> **Prompt 1**
In the mailing-list thread on securing Airflow connections below, why does the reply argue that a hook or task should be supplied its credentials rather than obtain them by itself? Answer in one to three sentences.

> **Selected excerpt**
"""
Here:

https://github.com/bolkedebruin/airflow/tree/secure_connections 
<https://github.com/bolkedebruin/airflow/tree/secure_connections>

Is a working rudimentary implementation that allows securing the connections 
(only LocalExecutor at the moment)

* It enforces the use of “conn_id” instead of the mix that we have now
* A task if using “conn_id” has ‘auto-registered’ (which is a noop) its 
connections
* The scheduler reads the connection informations and serializes it to json 
(which should be a different format, protobuf preferably)
* The scheduler then sends this info to the executor
* The executor puts this in the environment of the task (environment most 
likely not secure enough for us)
* The BaseHook reads out this environment variable and does not need to touch 
the database

The example_http_operator works, I havent tested any other. To make it work I 
just adjusted the hook and operator to use “conn_id” instead 
of the non standard http_conn_id.

Makes sense? 

B.

* The BaseHook is adjusted to not connect to the database
> On 28 Jul 2018, at 17:50, Bolke de Bruin <bdbr...@gmail.com> wrote:
> 
> Well, I don’t think a hook (or task) should be obtain it by itself. It should 
> be supplied.
> At the moment you start executing the task you cannot trust it anymore (ie. 
> it is unmanaged 
> / non airflow code).
> 
> So we could change the basehook to understand supplied credentials and 
> populate
> a hash with “conn_ids”. Hooks normally call BaseHook.get_connection anyway, so
> it shouldnt be too hard and should in principle not require changes to the 
> hooks
> themselves if they are well behaved.
> 
> B.
> 
>> On 28 Jul 2018, at 17:41, Dan Davydov <ddavy...@twitter.com.INVALID 
>> <mailto:ddavy...@twitter.com.INVALID>> wrote:
>> 
>> *So basically in the scheduler we parse the dag. Either from the manifest
>> (new) or from smart parsing (probably harder, maybe some auto register?) we
>> know what connections and keytabs are available dag wide or per task.*
>> This is the hard part that I was curious about, for dynamically created
>> DAGs, e.g. those generated by reading tasks in a MySQL database or a json
>> file, there isn't a great way to do this.
"""
> **Records provided**
"""
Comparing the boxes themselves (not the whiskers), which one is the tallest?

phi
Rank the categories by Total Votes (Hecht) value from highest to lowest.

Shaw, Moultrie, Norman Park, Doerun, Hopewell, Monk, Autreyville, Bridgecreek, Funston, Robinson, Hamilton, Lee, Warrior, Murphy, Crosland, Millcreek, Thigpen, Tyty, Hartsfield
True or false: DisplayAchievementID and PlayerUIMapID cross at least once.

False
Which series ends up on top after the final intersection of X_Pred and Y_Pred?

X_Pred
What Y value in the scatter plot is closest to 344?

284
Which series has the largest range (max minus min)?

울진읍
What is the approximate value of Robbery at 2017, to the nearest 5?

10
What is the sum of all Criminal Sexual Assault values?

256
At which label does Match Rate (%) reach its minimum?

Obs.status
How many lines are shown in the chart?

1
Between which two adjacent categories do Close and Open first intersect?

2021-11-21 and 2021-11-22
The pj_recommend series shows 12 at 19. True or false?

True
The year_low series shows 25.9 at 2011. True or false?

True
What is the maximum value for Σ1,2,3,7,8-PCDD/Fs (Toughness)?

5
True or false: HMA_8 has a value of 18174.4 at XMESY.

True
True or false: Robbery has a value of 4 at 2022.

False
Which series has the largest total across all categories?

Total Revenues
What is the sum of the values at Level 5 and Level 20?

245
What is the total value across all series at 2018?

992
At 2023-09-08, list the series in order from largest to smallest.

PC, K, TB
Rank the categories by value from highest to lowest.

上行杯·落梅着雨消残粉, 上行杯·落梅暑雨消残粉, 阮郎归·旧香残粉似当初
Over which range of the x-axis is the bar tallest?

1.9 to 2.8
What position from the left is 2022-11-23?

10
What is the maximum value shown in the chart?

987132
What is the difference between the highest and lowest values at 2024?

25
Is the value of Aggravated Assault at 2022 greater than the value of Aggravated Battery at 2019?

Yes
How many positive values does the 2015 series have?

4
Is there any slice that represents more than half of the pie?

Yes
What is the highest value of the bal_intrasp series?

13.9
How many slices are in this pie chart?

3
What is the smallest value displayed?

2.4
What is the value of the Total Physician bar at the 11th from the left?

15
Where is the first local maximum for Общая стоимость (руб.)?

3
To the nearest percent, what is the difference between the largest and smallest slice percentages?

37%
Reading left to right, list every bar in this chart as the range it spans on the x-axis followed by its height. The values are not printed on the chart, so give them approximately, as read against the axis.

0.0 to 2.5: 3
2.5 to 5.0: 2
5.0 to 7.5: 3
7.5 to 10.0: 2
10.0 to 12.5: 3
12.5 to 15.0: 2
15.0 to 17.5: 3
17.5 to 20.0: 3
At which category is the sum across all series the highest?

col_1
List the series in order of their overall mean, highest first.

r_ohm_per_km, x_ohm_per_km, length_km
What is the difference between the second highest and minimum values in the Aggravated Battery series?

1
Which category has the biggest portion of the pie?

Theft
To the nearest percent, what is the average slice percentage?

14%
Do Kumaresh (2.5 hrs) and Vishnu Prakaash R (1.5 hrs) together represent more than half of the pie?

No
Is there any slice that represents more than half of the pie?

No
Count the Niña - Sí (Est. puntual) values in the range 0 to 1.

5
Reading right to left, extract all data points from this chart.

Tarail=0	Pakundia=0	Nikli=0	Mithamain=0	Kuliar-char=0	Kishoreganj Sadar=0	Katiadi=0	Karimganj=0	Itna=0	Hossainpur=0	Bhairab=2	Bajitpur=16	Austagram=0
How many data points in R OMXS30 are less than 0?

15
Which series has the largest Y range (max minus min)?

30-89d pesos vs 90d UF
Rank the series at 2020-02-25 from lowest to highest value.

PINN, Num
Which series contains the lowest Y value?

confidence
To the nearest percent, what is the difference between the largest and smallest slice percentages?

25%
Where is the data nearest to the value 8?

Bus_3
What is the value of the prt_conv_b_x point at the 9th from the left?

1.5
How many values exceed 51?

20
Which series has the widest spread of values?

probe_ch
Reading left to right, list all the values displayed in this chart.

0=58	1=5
"""
> **Prompt 2**
Convert the entries above into a JSON list of strings, one string per line and no blank lines. Start at the first line of the entries and continue through the line with "How many lines are shown in the chart?".

> **Exercise output 1**
Once a task starts executing, it can no longer be trusted, because at that point it is unmanaged, non-Airflow code. The credentials should therefore be supplied to it instead of being fetched by the task itself.

> **Exercise output 2**
[
  "Comparing the boxes themselves (not the whiskers), which one is the tallest?",
  "phi",
  "Rank the categories by Total Votes (Hecht) value from highest to lowest.",
  "Shaw, Moultrie, Norman Park, Doerun, Hopewell, Monk, Autreyville, Bridgecreek, Funston, Robinson, Hamilton, Lee, Warrior, Murphy, Crosland, Millcreek, Thigpen, Tyty, Hartsfield",
  "True or false: DisplayAchievementID and PlayerUIMapID cross at least once.",
  "False",
  "Which series ends up on top after the final intersection of X_Pred and Y_Pred?",
  "X_Pred",
  "What Y value in the scatter plot is closest to 344?",
  "284",
  "Which series has the largest range (max minus min)?",
  "울진읍",
  "What is the approximate value of Robbery at 2017, to the nearest 5?",
  "10",
  "What is the sum of all Criminal Sexual Assault values?",
  "256",
  "At which label does Match Rate (%) reach its minimum?",
  "Obs.status",
  "How many lines are shown in the chart?"
]